Memórias
Andava com dificuldade pela rua fria, procurando o número 151, a pasta quase cai de sua mão ao desviar de uma poça que tomava boa parte da calçada. Patrícia se apressa, não sabe o que esperar. Prometeu que o visitaria, embora não contasse com um vento tão forte e uma casa que teimava em não aparecer.
As lojas fechadas aparentavam uma solidão que já lhe incomodava, mas sorriu, o mundo assim parecia calmo e ordenado....... Tentou ligar, na certa dormira demais ou fazia um café forte na cozinha com o rádio ligado, ela gostava de fazer isso.
Conheceram-se ainda crianças e, apesar de não serem vizinhos, estavam sempre juntos, nos jogos da tia Denise ou em qualquer festa. Era quase natural encontrá-lo mesmo sem intenção, caminhando , como ela caminha agora...... Sentia saudade de encontrar alguém conhecido, ao invés de rostos que mal a encaravam e pareciam não ver nada. Já um pouco cansada, decide parar perto de uma padaria recém-aberta que recebia seus primeiros fregueses, se deu conta de que as padarias daqui são como as de minas, como em todo lugar: O aroma, o jornal aberto, O olhar perdido das primeiras horas do dia.....
Aconteceu quando estava sentada, pode ver a placa a azul com um número um pouco apagado, mas legível, 151, o relógio marcava 07:30. O portão estava aberto e algumas malas junto ao canteiro de rosas denunciava que, por pouco, não chegara tarde. Atravessou o portão com receio de algum cachorro repentino que não apareceu. Pôde observá-lo antes que ele percebesse. Tinha mudado muito, ou era ela que o via de uma forma diferente? Tanto tempo longe teria tornado Júlio, um estranho? Ao percebê-la ali, parada, correu e a abraçou como se quisesse voltar a Minas. Júlio parecia confuso sob efeito do descompasso do tempo que separara ele e sua Patrícia.
No caminho até o aeroporto, ela tira várias fotos de sua pasta e Júlio reconhece as ruas, os bancos e a pequena Patrícia, que agora, logo agora, está ao seu lado. Por ironia ela reaparece quando tem que voltar a Minas.
Um desconforto, que vencia qualquer tipo de conversa, dominava o táxi e Patrícia, surpresa, olhava para fora, evitando o efeito que as fotos provocavam.

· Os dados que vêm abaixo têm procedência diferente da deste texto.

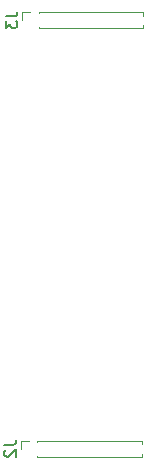
<source format=gbr>
%TF.GenerationSoftware,KiCad,Pcbnew,8.0.3*%
%TF.CreationDate,2024-10-14T16:47:46+01:00*%
%TF.ProjectId,nPM1300 kicad design,6e504d31-3330-4302-906b-696361642064,rev?*%
%TF.SameCoordinates,Original*%
%TF.FileFunction,Legend,Bot*%
%TF.FilePolarity,Positive*%
%FSLAX46Y46*%
G04 Gerber Fmt 4.6, Leading zero omitted, Abs format (unit mm)*
G04 Created by KiCad (PCBNEW 8.0.3) date 2024-10-14 16:47:46*
%MOMM*%
%LPD*%
G01*
G04 APERTURE LIST*
%ADD10C,0.150000*%
%ADD11C,0.120000*%
G04 APERTURE END LIST*
D10*
X118694819Y-87266666D02*
X119409104Y-87266666D01*
X119409104Y-87266666D02*
X119551961Y-87219047D01*
X119551961Y-87219047D02*
X119647200Y-87123809D01*
X119647200Y-87123809D02*
X119694819Y-86980952D01*
X119694819Y-86980952D02*
X119694819Y-86885714D01*
X118790057Y-87695238D02*
X118742438Y-87742857D01*
X118742438Y-87742857D02*
X118694819Y-87838095D01*
X118694819Y-87838095D02*
X118694819Y-88076190D01*
X118694819Y-88076190D02*
X118742438Y-88171428D01*
X118742438Y-88171428D02*
X118790057Y-88219047D01*
X118790057Y-88219047D02*
X118885295Y-88266666D01*
X118885295Y-88266666D02*
X118980533Y-88266666D01*
X118980533Y-88266666D02*
X119123390Y-88219047D01*
X119123390Y-88219047D02*
X119694819Y-87647619D01*
X119694819Y-87647619D02*
X119694819Y-88266666D01*
X118794819Y-50966666D02*
X119509104Y-50966666D01*
X119509104Y-50966666D02*
X119651961Y-50919047D01*
X119651961Y-50919047D02*
X119747200Y-50823809D01*
X119747200Y-50823809D02*
X119794819Y-50680952D01*
X119794819Y-50680952D02*
X119794819Y-50585714D01*
X118794819Y-51347619D02*
X118794819Y-51966666D01*
X118794819Y-51966666D02*
X119175771Y-51633333D01*
X119175771Y-51633333D02*
X119175771Y-51776190D01*
X119175771Y-51776190D02*
X119223390Y-51871428D01*
X119223390Y-51871428D02*
X119271009Y-51919047D01*
X119271009Y-51919047D02*
X119366247Y-51966666D01*
X119366247Y-51966666D02*
X119604342Y-51966666D01*
X119604342Y-51966666D02*
X119699580Y-51919047D01*
X119699580Y-51919047D02*
X119747200Y-51871428D01*
X119747200Y-51871428D02*
X119794819Y-51776190D01*
X119794819Y-51776190D02*
X119794819Y-51490476D01*
X119794819Y-51490476D02*
X119747200Y-51395238D01*
X119747200Y-51395238D02*
X119699580Y-51347619D01*
D11*
%TO.C,J2*%
X120115000Y-86905000D02*
X120800000Y-86905000D01*
X120115000Y-87600000D02*
X120115000Y-86905000D01*
X121485000Y-86991724D02*
X121485000Y-86905000D01*
X121485000Y-88295000D02*
X121485000Y-88208276D01*
X130360000Y-86905000D02*
X121485000Y-86905000D01*
X130360000Y-87205507D02*
X130360000Y-86905000D01*
X130360000Y-88295000D02*
X121485000Y-88295000D01*
X130360000Y-88295000D02*
X130360000Y-87994493D01*
%TO.C,J3*%
X120215000Y-50605000D02*
X120900000Y-50605000D01*
X120215000Y-51300000D02*
X120215000Y-50605000D01*
X121585000Y-50691724D02*
X121585000Y-50605000D01*
X121585000Y-51995000D02*
X121585000Y-51908276D01*
X130460000Y-50605000D02*
X121585000Y-50605000D01*
X130460000Y-50905507D02*
X130460000Y-50605000D01*
X130460000Y-51995000D02*
X121585000Y-51995000D01*
X130460000Y-51995000D02*
X130460000Y-51694493D01*
%TD*%
M02*

</source>
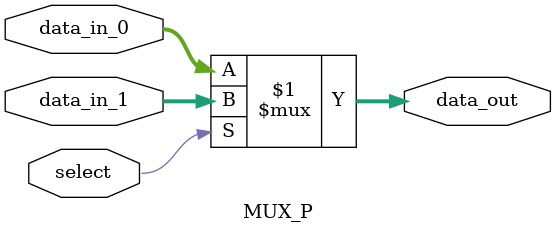
<source format=v>
module MUX_P ( input [31:0] data_in_0, input [31:0] data_in_1, input select, output [31:0] data_out );
assign data_out = (select) ? data_in_1 : data_in_0;
endmodule
</source>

Tentaram retomar um diálogo enquanto caminhavam pelo aeroporto. Júlio falou qualquer coisa sobre saudade, mas patrícia ainda conversava consigo mesma e o abraçou no último momento, não mais como amigo, enquanto ele a beijava, nos lábios, sem sofrer resistência, um beijo que lhe deu uma certeza: voltaria logo, o acaso não teria outra chance.